Tom’s obsession with the case means he’s an obvious suspect however he’s our primary narrator and there’s no indication he’s being dishonest as he tries to learn more about Tracie’s disappearance. There is however a whiff of something – the way he keeps remembering her gushing approach to him at the end of the school year… a sense of foreboding perhaps.
The police are fairly sure Tracie’s just run away (as there’s reference to her packing some clothes) but we also learn she believed she was being followed in the lead up to her disappearance.
I was at Uni at the time and I can’t remember whether concern about satanism was in fact a big deal in the late 1980s though perhaps it reflected the arrival of the era of goth-like dressers. From memory we called them ‘swampies’ but I can’t recall thinking they were devil worshippers. (It was more about superficial stuff like their taste in music and clothes and their hairstyles!)
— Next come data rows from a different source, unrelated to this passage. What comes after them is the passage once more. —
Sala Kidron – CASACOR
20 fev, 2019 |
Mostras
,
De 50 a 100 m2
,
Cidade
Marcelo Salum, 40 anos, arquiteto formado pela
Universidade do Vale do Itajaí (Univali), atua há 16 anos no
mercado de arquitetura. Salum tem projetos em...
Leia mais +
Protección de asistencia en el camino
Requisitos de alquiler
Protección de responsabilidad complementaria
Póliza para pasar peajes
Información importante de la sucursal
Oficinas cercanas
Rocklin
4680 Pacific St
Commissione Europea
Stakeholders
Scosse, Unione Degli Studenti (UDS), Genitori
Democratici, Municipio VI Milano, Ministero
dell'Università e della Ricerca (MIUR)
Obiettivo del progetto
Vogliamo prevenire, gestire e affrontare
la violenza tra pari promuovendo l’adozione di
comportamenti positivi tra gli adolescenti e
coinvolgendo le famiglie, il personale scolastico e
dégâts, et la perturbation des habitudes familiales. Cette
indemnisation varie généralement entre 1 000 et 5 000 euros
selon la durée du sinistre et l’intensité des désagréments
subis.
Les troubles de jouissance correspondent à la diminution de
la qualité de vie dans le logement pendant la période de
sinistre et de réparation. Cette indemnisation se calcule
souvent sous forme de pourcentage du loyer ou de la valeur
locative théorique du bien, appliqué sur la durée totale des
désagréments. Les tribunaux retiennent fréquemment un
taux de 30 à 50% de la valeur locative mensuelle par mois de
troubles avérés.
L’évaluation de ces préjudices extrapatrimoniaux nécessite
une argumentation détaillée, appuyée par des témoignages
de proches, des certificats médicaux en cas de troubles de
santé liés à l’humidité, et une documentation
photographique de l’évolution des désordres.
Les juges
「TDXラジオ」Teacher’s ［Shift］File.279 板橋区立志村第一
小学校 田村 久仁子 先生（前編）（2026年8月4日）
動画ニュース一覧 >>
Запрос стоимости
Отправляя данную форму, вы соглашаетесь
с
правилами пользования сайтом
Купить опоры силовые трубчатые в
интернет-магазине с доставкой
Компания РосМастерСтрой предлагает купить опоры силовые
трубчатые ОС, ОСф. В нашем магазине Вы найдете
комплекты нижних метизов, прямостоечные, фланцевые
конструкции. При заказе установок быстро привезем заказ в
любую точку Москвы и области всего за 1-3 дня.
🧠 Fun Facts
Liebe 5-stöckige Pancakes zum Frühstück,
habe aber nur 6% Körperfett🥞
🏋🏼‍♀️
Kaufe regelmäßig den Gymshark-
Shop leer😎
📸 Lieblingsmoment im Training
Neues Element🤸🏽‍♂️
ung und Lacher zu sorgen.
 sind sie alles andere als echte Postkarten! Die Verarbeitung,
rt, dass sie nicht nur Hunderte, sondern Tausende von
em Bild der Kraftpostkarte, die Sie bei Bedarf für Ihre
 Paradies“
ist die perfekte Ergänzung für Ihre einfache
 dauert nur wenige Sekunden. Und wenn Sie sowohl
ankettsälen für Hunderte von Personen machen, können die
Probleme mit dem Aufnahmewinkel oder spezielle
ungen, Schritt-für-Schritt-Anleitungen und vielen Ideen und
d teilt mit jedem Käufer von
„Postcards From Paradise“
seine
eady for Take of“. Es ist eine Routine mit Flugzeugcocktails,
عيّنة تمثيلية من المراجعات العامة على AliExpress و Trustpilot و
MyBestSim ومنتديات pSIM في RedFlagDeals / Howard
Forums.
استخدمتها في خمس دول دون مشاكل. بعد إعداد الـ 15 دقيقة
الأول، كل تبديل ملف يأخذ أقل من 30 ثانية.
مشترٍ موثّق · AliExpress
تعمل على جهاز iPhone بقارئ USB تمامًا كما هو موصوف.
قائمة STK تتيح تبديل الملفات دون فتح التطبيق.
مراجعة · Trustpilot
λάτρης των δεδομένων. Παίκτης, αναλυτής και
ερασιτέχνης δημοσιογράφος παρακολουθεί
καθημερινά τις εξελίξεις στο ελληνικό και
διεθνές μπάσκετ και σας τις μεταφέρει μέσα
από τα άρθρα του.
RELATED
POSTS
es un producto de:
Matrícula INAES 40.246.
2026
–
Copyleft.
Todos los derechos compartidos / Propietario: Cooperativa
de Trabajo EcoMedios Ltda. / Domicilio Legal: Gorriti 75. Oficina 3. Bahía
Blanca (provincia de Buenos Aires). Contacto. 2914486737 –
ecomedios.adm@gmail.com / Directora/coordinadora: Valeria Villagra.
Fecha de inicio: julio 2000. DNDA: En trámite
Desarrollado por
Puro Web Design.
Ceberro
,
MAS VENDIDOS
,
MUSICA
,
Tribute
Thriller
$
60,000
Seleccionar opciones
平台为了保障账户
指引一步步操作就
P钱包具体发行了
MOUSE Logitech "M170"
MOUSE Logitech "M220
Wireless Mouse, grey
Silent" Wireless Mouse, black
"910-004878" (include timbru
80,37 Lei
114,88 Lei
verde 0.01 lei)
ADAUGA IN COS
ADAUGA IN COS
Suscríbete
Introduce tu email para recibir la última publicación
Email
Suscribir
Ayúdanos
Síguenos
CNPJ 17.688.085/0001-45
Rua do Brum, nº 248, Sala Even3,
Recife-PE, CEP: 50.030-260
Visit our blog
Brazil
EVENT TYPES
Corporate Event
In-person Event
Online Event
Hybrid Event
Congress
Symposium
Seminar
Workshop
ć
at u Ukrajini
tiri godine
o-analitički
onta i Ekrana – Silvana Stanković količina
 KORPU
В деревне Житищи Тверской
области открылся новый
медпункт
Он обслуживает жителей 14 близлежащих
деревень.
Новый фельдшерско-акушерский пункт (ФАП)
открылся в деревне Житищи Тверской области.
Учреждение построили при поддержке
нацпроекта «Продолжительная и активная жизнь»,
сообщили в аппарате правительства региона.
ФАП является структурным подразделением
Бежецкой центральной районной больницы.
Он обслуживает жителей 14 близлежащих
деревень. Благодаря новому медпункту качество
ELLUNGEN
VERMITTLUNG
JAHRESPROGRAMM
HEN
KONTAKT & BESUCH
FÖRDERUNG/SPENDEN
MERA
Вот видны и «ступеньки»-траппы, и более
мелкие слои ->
Which of course could be the case here in Camp Hill. And at the heart of this novel is the question of whether there are sinister and macabre factors at play, or if something far more mundane behind Tracie’s disappearance.
White creates a great sense of place here. Not just in the desolate and eerie Wild Place but also in the suburban neighbourhood setting and I certainly was drawn into the politics and idiosyncrasies of the close-knit community.
There were a couple of confusing elements for me – and it’s likely that I missed something rather than them actually being gaps. The police for example are sure Tracie’s run away because clothes are missing, but I can’t recall reference to that later… her having clothes with her. Similarly I couldn’t quite get some of the timelines right in my mind when we learn more about Tom’s son Marty and his fallout with best friend and neighbour Sean (the accused devil-worshipper) and an obsession that continued into the present day.
And finally there’s some emphasis on the reasons for Tracie’s parents’ separation but I wasn’t sure this was pursued as I expected it would be.
That aside, this was well-paced and there are some fabulous twists at the end – most of which I did not see coming – and of course just when readers think the story of Tracie’s disappearance is closed, White drops another surprise in at the very end.
Wild Place by Christian White will be published in Australia by Affirm Press and now available.
I won an advance copy of this book from the publisher for review purposes.